Objectif:
Peux-tu modifier toutes les entrées ci-dessous en remplaçant « locality » par « site », sans rien toucher d'autre ?

Données sources:
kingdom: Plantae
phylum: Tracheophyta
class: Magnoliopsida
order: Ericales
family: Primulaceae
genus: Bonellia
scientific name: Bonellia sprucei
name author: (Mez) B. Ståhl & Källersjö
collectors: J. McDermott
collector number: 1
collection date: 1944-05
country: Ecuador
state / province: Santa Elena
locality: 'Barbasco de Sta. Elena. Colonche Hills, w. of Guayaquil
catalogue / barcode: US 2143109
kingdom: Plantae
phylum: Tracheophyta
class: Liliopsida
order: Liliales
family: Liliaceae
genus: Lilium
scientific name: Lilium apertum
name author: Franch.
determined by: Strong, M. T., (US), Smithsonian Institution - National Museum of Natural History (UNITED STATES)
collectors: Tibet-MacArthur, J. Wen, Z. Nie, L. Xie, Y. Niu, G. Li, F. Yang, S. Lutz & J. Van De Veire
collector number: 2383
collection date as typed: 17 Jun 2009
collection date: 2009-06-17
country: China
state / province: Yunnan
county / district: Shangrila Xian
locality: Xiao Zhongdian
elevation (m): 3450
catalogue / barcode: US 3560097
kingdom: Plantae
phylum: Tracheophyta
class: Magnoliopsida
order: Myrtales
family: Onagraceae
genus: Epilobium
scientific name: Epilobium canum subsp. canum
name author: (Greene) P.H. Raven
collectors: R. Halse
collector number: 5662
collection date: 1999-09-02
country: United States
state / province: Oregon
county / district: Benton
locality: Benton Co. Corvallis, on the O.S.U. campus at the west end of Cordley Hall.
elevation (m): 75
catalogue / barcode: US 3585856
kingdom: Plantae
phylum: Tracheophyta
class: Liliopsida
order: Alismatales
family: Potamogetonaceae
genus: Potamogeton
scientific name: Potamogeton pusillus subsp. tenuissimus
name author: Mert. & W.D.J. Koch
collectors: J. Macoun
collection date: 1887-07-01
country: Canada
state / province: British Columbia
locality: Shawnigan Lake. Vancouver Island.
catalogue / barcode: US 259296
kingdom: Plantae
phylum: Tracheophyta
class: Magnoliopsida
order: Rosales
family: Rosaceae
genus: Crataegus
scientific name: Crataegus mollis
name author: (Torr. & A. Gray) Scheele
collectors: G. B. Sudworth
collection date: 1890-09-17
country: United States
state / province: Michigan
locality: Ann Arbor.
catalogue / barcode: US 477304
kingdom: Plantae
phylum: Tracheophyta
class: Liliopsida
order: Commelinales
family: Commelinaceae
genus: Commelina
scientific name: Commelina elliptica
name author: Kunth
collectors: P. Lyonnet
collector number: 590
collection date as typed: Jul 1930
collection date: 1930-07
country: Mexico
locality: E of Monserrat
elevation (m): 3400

Corrigé:
kingdom: Plantae
phylum: Tracheophyta
class: Magnoliopsida
order: Ericales
family: Primulaceae
genus: Bonellia
scientific name: Bonellia sprucei
name author: (Mez) B. Ståhl & Källersjö
collectors: J. McDermott
collector number: 1
collection date: 1944-05
country: Ecuador
state / province: Santa Elena
site: 'Barbasco de Sta. Elena. Colonche Hills, w. of Guayaquil
catalogue / barcode: US 2143109
kingdom: Plantae
phylum: Tracheophyta
class: Liliopsida
order: Liliales
family: Liliaceae
genus: Lilium
scientific name: Lilium apertum
name author: Franch.
determined by: Strong, M. T., (US), Smithsonian Institution - National Museum of Natural History (UNITED STATES)
collectors: Tibet-MacArthur, J. Wen, Z. Nie, L. Xie, Y. Niu, G. Li, F. Yang, S. Lutz & J. Van De Veire
collector number: 2383
collection date as typed: 17 Jun 2009
collection date: 2009-06-17
country: China
state / province: Yunnan
county / district: Shangrila Xian
site: Xiao Zhongdian
elevation (m): 3450
catalogue / barcode: US 3560097
kingdom: Plantae
phylum: Tracheophyta
class: Magnoliopsida
order: Myrtales
family: Onagraceae
genus: Epilobium
scientific name: Epilobium canum subsp. canum
name author: (Greene) P.H. Raven
collectors: R. Halse
collector number: 5662
collection date: 1999-09-02
country: United States
state / province: Oregon
county / district: Benton
site: Benton Co. Corvallis, on the O.S.U. campus at the west end of Cordley Hall.
elevation (m): 75
catalogue / barcode: US 3585856
kingdom: Plantae
phylum: Tracheophyta
class: Liliopsida
order: Alismatales
family: Potamogetonaceae
genus: Potamogeton
scientific name: Potamogeton pusillus subsp. tenuissimus
name author: Mert. & W.D.J. Koch
collectors: J. Macoun
collection date: 1887-07-01
country: Canada
state / province: British Columbia
site: Shawnigan Lake. Vancouver Island.
catalogue / barcode: US 259296
kingdom: Plantae
phylum: Tracheophyta
class: Magnoliopsida
order: Rosales
family: Rosaceae
genus: Crataegus
scientific name: Crataegus mollis
name author: (Torr. & A. Gray) Scheele
collectors: G. B. Sudworth
collection date: 1890-09-17
country: United States
state / province: Michigan
site: Ann Arbor.
catalogue / barcode: US 477304
kingdom: Plantae
phylum: Tracheophyta
class: Liliopsida
order: Commelinales
family: Commelinaceae
genus: Commelina
scientific name: Commelina elliptica
name author: Kunth
collectors: P. Lyonnet
collector number: 590
collection date as typed: Jul 1930
collection date: 1930-07
country: Mexico
site: E of Monserrat
elevation (m): 3400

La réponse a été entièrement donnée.